Kommentar: Vorsicht - mehr geht nicht
Eine Scheibe Salami am Wegesrand - ein im wahrsten Wortsinn gefundenes Fressen für fast jeden Hund. Nur die wenigsten Vierbeiner sind derart streng erzogen, dass sie nichts aufnehmen, bevor Herrchen/Frauchen es zum Verspeisen freigegeben hat. Diese tierische Schwäche nutzen manche Menschen aus und hoffen darauf, dass ihre Gift-/Nagel-/Rasierklingenköder den "richtigen" Abnehmer finden.Zugegeben: Es fällt in diesem Zusammenhang schwer, von "Menschen" zu schreiben. Solche Zeitgenossen haben entweder ein gestörtes Verhältnis zur Kreatur an sich - oder es steckt womöglich ein tiefsitzender Ärger aufgrund eines persönlichen Negativerlebnisses dahinter: von einem Kläffer bedroht oder sogar gebissen worden, vom Nachbarshund regelmäßig den Garten gedüngt bekommen etc. Da liegt, ohne Zweifel, ein gerüttelt Maß an Verantwortung bei den Haltern.

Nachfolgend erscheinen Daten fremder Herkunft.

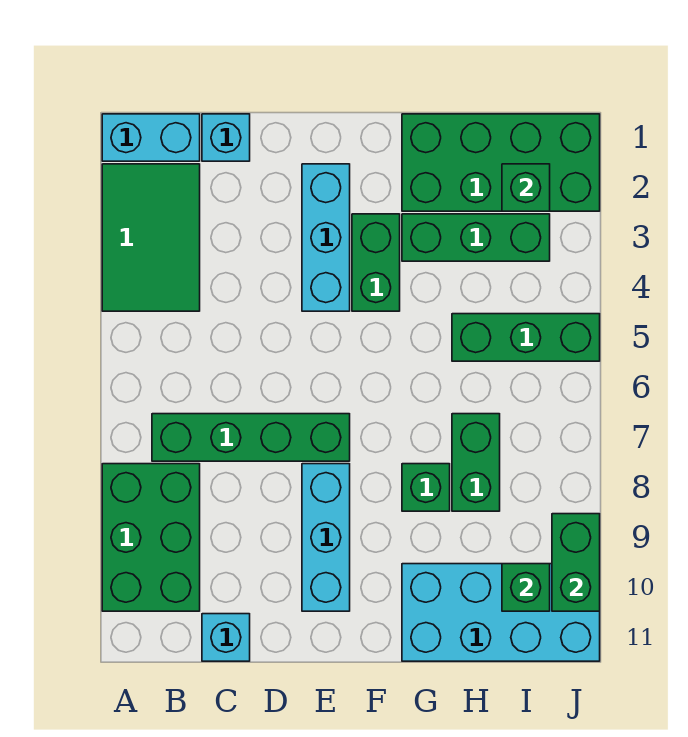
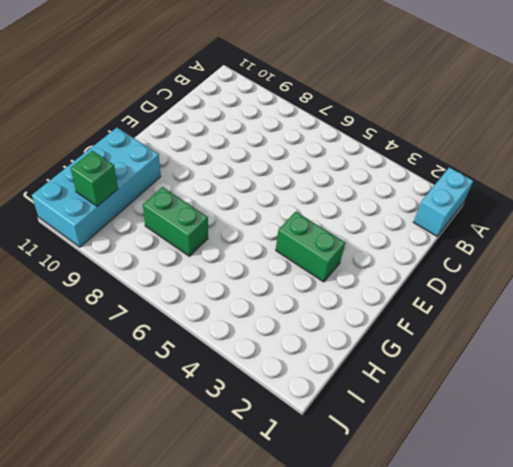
none -> green 2x3 tile [102,164,200,311]
none -> green 2x3 brick [102,464,200,611]
none -> green 1x4 brick [152,414,350,461]

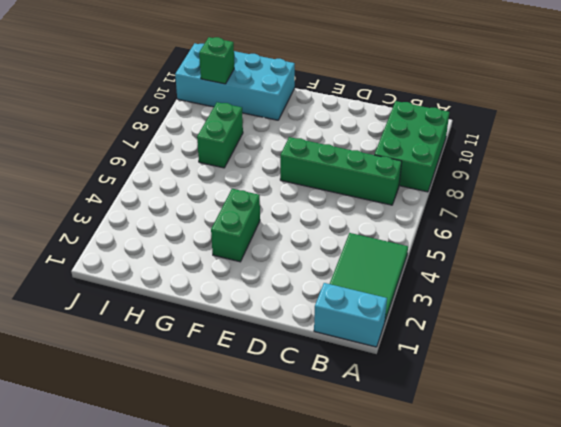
none -> cyan 1x1 brick [202,114,250,161]
none -> cyan 1x1 brick [202,614,250,661]
none -> cyan 1x3 brick [302,164,350,311]

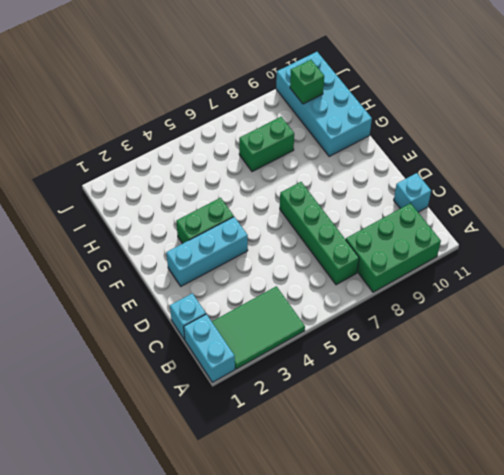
none -> cyan 1x3 brick [302,464,350,611]
none -> green 2x4 brick [402,114,600,211]
none -> green 1x3 brick [402,214,550,261]

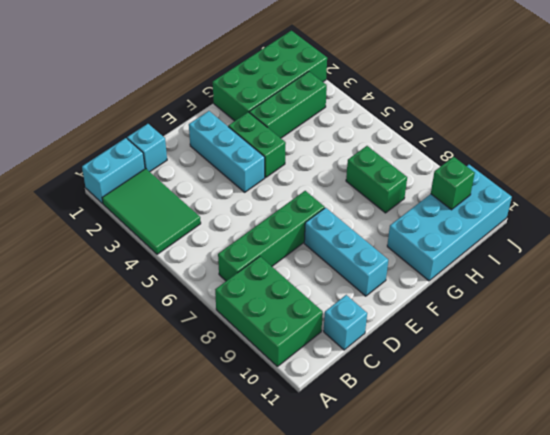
none -> green 1x1 brick [402,464,450,511]
none -> green 1x3 brick [452,314,600,361]
none -> green 1x1 brick [502,164,550,211]

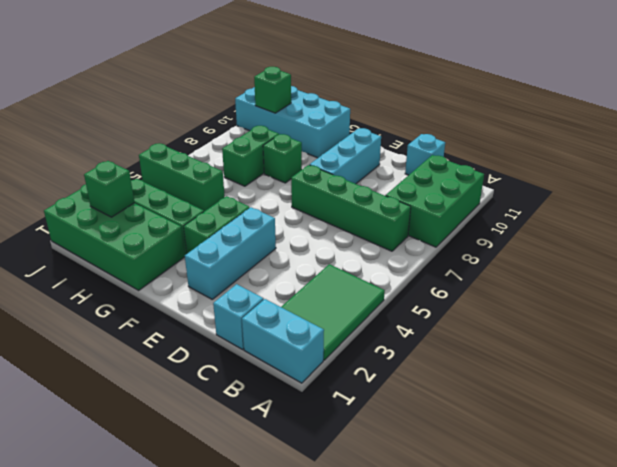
none -> green 1x2 brick [552,514,600,611]

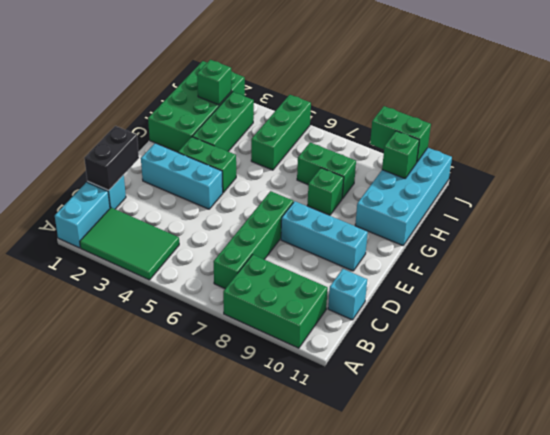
black 1x2 brick [84,126,139,190] -> none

Das alles rechtfertigt freilich nicht die Devise "Rache ist Blutwurst" (oder in dem Fall: Hartwurst). Im Grunde ist das, was jeder Köder-Leger tut, eine Form von Terrorismus. Es wird bewusst das Leid/der Tod eines Lebewesens in Kauf genommen und zugleich die Freiheit all jener eingeschränkt, die ihre Freiheiten mit diesem Lebewesen auskosten wollen. Wie beim Terrorismus hilft auch hier leider nur: Augen offenhalten. Das Böse lauert überall.